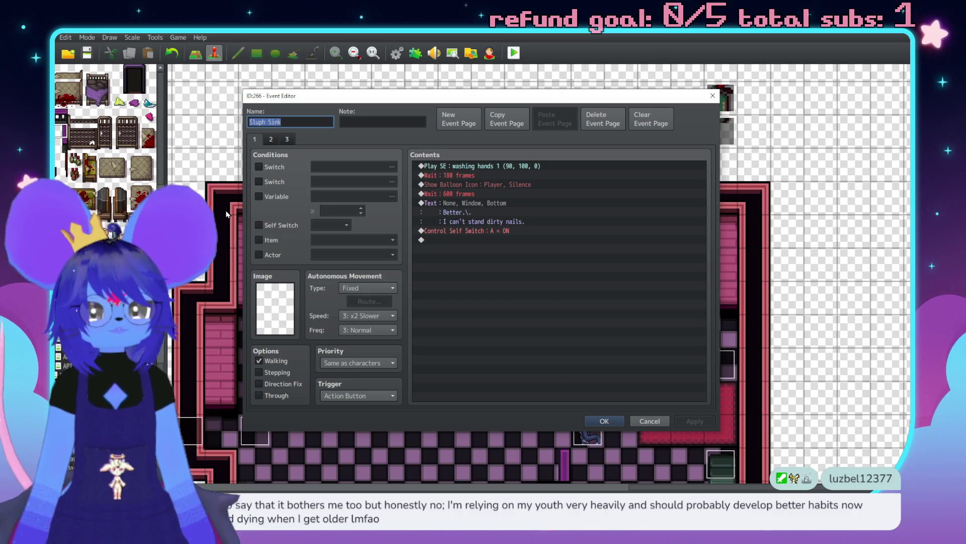
double_click(472, 236)
left_click_drag(499, 128, 526, 129)
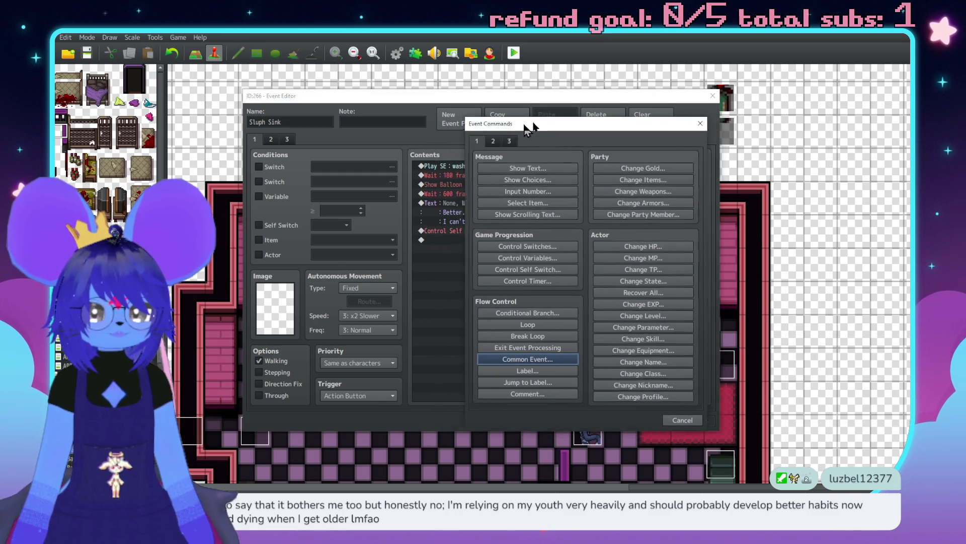
left_click(682, 420)
left_click(604, 419)
scroll(554, 327, "down", 3)
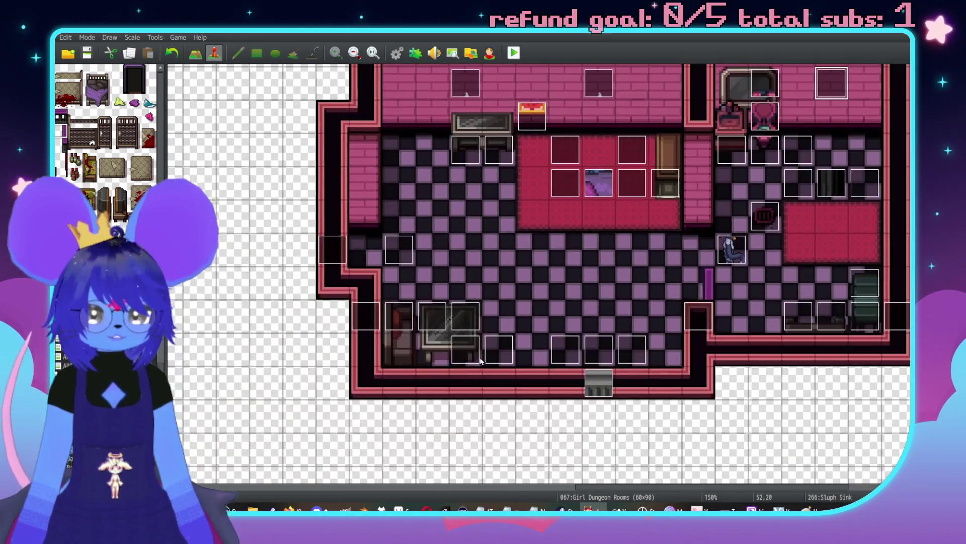
Step: In SluphSceneActivation's last branch, insert a Follower 0 plugin command before the GDSluphJoin switch
double_click(399, 250)
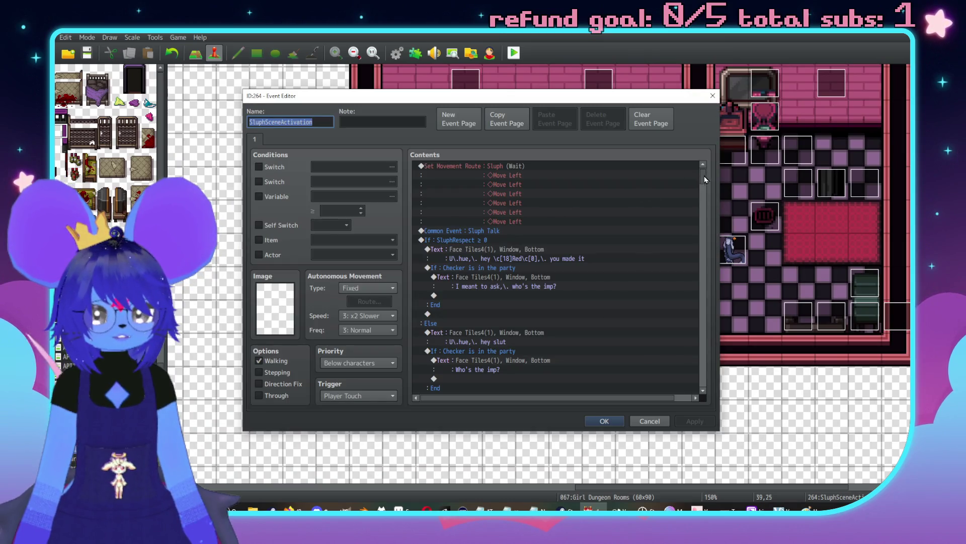
left_click_drag(704, 177, 696, 379)
scroll(568, 305, "down", 3)
double_click(527, 336)
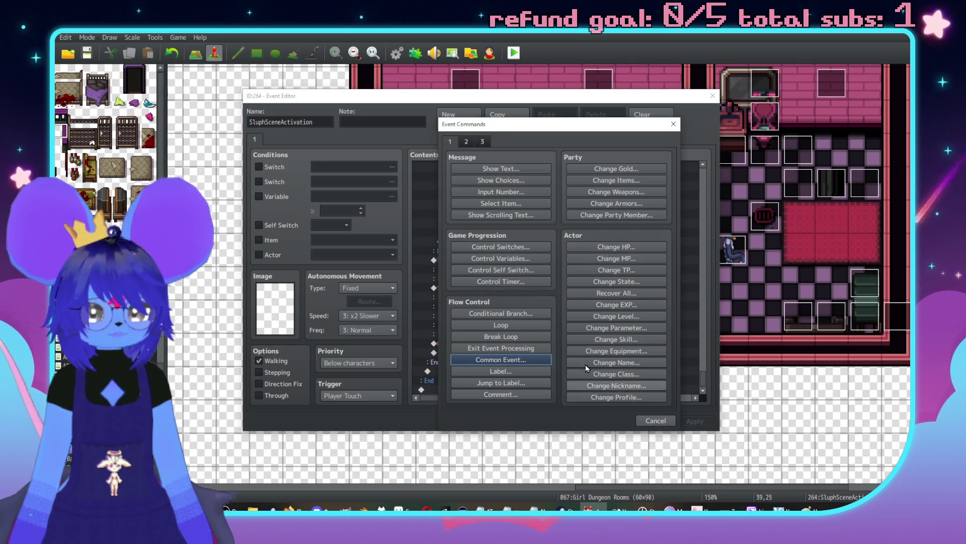
left_click(482, 142)
left_click(623, 395)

* * * * * * *

Task brief:
Copy each line in the entries above where the word "down" shows up.

Solution:
scroll(554, 327, "down", 3)
scroll(568, 305, "down", 3)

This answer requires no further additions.